──────── Given entries ────────
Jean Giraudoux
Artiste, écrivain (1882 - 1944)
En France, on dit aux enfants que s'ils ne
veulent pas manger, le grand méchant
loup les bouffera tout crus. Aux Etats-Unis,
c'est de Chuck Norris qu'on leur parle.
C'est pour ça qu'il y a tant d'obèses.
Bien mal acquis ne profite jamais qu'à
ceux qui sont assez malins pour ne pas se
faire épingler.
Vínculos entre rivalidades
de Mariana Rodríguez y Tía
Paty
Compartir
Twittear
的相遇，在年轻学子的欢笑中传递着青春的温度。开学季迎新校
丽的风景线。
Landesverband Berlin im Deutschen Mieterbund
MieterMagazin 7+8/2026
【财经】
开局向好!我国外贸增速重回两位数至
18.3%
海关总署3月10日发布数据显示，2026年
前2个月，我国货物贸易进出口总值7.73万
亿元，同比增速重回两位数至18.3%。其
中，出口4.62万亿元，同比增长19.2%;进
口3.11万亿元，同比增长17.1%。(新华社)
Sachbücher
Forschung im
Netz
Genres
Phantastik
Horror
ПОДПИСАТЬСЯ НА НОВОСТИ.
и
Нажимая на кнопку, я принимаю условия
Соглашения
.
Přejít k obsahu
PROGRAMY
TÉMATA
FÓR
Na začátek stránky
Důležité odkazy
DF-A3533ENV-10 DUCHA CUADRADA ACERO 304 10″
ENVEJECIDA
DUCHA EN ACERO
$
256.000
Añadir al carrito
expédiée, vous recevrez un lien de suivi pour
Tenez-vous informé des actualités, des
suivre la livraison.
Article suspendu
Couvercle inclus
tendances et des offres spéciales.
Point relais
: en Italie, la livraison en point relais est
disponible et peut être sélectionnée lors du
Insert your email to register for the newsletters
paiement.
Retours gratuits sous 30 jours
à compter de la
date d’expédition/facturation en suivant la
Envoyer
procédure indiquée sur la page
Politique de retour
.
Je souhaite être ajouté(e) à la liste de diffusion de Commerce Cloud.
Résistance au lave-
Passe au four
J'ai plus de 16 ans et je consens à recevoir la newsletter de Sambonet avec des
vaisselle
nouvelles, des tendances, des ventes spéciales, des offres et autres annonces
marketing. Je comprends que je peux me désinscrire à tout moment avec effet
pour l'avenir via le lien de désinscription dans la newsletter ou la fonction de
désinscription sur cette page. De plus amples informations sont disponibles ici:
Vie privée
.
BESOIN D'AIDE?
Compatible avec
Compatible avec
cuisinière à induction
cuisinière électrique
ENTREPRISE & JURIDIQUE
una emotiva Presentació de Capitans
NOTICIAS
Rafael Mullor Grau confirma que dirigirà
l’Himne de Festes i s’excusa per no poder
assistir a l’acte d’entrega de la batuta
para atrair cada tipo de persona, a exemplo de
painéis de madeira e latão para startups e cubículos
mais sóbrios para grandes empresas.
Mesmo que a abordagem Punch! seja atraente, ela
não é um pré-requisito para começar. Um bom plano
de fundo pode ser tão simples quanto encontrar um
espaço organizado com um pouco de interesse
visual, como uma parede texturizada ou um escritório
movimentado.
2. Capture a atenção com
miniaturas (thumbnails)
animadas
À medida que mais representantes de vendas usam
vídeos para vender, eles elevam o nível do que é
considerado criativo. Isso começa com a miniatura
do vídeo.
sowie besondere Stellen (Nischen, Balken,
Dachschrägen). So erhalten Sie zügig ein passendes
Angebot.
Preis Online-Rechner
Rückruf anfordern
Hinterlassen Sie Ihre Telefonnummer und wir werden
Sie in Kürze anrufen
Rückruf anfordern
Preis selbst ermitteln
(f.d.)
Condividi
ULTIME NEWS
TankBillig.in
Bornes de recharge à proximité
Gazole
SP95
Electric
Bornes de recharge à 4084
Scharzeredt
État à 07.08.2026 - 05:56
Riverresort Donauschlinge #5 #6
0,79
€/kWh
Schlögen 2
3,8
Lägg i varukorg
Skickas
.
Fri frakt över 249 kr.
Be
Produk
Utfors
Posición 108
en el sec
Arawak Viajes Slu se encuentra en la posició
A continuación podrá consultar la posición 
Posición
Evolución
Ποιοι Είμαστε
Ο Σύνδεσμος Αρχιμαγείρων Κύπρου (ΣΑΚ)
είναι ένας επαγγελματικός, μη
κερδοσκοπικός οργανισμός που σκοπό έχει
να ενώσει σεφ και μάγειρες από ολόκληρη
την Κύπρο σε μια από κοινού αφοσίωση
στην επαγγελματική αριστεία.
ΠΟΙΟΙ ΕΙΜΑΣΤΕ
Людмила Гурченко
────────
● Problem requirements
Using only the entries above, output the line with "Forschung im", the line with "considerado criativo. Isso", and all lines between them, exactly as they stand.

● Expected answer
Forschung im
Netz
Genres
Phantastik
Horror
ПОДПИСАТЬСЯ НА НОВОСТИ.
и
Нажимая на кнопку, я принимаю условия
Соглашения
.
Přejít k obsahu
PROGRAMY
TÉMATA
FÓR
Na začátek stránky
Důležité odkazy
DF-A3533ENV-10 DUCHA CUADRADA ACERO 304 10″
ENVEJECIDA
DUCHA EN ACERO
$
256.000
Añadir al carrito
expédiée, vous recevrez un lien de suivi pour
Tenez-vous informé des actualités, des
suivre la livraison.
Article suspendu
Couvercle inclus
tendances et des offres spéciales.
Point relais
: en Italie, la livraison en point relais est
disponible et peut être sélectionnée lors du
Insert your email to register for the newsletters
paiement.
Retours gratuits sous 30 jours
à compter de la
date d’expédition/facturation en suivant la
Envoyer
procédure indiquée sur la page
Politique de retour
.
Je souhaite être ajouté(e) à la liste de diffusion de Commerce Cloud.
Résistance au lave-
Passe au four
J'ai plus de 16 ans et je consens à recevoir la newsletter de Sambonet avec des
vaisselle
nouvelles, des tendances, des ventes spéciales, des offres et autres annonces
marketing. Je comprends que je peux me désinscrire à tout moment avec effet
pour l'avenir via le lien de désinscription dans la newsletter ou la fonction de
désinscription sur cette page. De plus amples informations sont disponibles ici:
Vie privée
.
BESOIN D'AIDE?
Compatible avec
Compatible avec
cuisinière à induction
cuisinière électrique
ENTREPRISE & JURIDIQUE
una emotiva Presentació de Capitans
NOTICIAS
Rafael Mullor Grau confirma que dirigirà
l’Himne de Festes i s’excusa per no poder
assistir a l’acte d’entrega de la batuta
para atrair cada tipo de persona, a exemplo de
painéis de madeira e latão para startups e cubículos
mais sóbrios para grandes empresas.
Mesmo que a abordagem Punch! seja atraente, ela
não é um pré-requisito para começar. Um bom plano
de fundo pode ser tão simples quanto encontrar um
espaço organizado com um pouco de interesse
visual, como uma parede texturizada ou um escritório
movimentado.
2. Capture a atenção com
miniaturas (thumbnails)
animadas
À medida que mais representantes de vendas usam
vídeos para vender, eles elevam o nível do que é
considerado criativo. Isso começa com a miniatura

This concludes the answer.